To this end, we have the responsibility to live our personal and professional lives in ways that will enhance non-violent practices. We offer the following specific suggestions:

  • to be vigilantly non-violent, non-oppressive in our daily personal and professional life and ready to redress any act of violence that we may generate in spite of our best intents. In that regard, we are bound to incorporate a practice of permanent self-sensitization, self-awareness and self-correction.
  • to maintain that reflexive, self-critical, stance in the institutions where we work, and to enact non-violent, non-oppressive policies and procedures in those institutions that we lead
  • to maintain an equally militant reflective eye in our roles as members, and leaders, of professional organizations
  • to enhance the political and social involvement of our organizations toward non-oppressive, non-violent, non-sexist, non-classist, non-racist practices – we have power as professionals, our voice carries
  • to acquire and maintain an active voice representing non-violent, non-oppressive practices in the many different communities of which we are simultaneously members
  • to maintain ourselves culturally sensitive, actively challenging our cultural assumptions
  • to keep ourselves aware of the power our own social bonds, of our own personal social networks, in order to increase our ability to be responsive to those of others – patients or otherwise – so as to move us to enhance their natural resources rather than impose on them our own assumptions and resources
  • to keep ourselves aware the power of historical, cultural and geographic continuity in our lives, so as to respect that of others in our daily work
  • to examine any act of violence as a multi-level crisis including its historical, cultural, economic, relational context, in order to enrich our descriptions and everybody’s options.
  • as mental health socially concerned professionals, we have to be actively involved in re-storying and empowering the victimized, re-storying and resocializing the victimizer, and reinventing structures and cultural shapes that may otherwise perpetuate those roles.

The outburst of collective pain and violence currently taking place in the Balkans – and other acts of macro-violence in the world – should not deter but enhance our determination to be self-reflexive in our everyday life and practices. Paraphrasing John Donne, each act of violence, big or small, diminishes us all.

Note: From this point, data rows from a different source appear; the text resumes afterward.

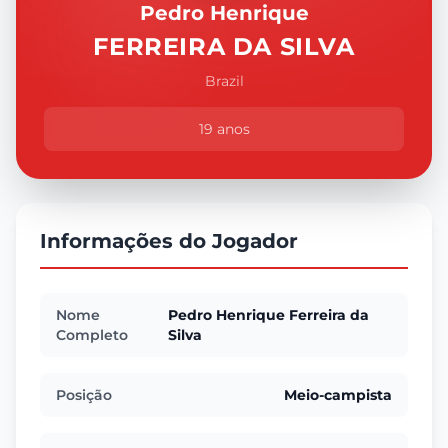
Pedro Henrique
FERREIRA DA SILVA
Brazil
19 anos
Informações do Jogador
Nome
Pedro Henrique Ferreira da
Completo
Silva
Posição
Meio-campista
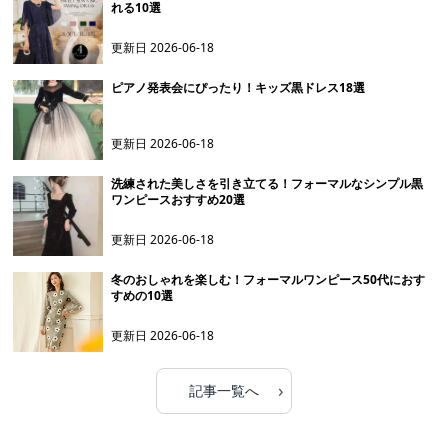
れる10選
更新日
2026-06-18
ピアノ発表会にぴったり！キッズ黒ドレス18選
更新日
2026-06-18
洗練された美しさを引き立てる！フォーマルなシンプル黒
ワンピースおすすめ20選
更新日
2026-06-18
冬のおしゃれを楽しむ！フォーマルワンピース50代におす
すめの10選
更新日
2026-06-18
›
記事一覧へ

In the face of violence of any kind, not only we should refuse to become perpetrators, we cannot be bystanders: to be bystanders makes us, in fact, victimizers.

Our hope resides in the resilience of our social world and of our collective eco-system, and our responsibility in its fragility. That awareness calls us – among other daily acts – to embrace the ethical imperative to be non-violent and to act against violence. In so doing, we may begin to fulfill our responsibility as full members of the human family.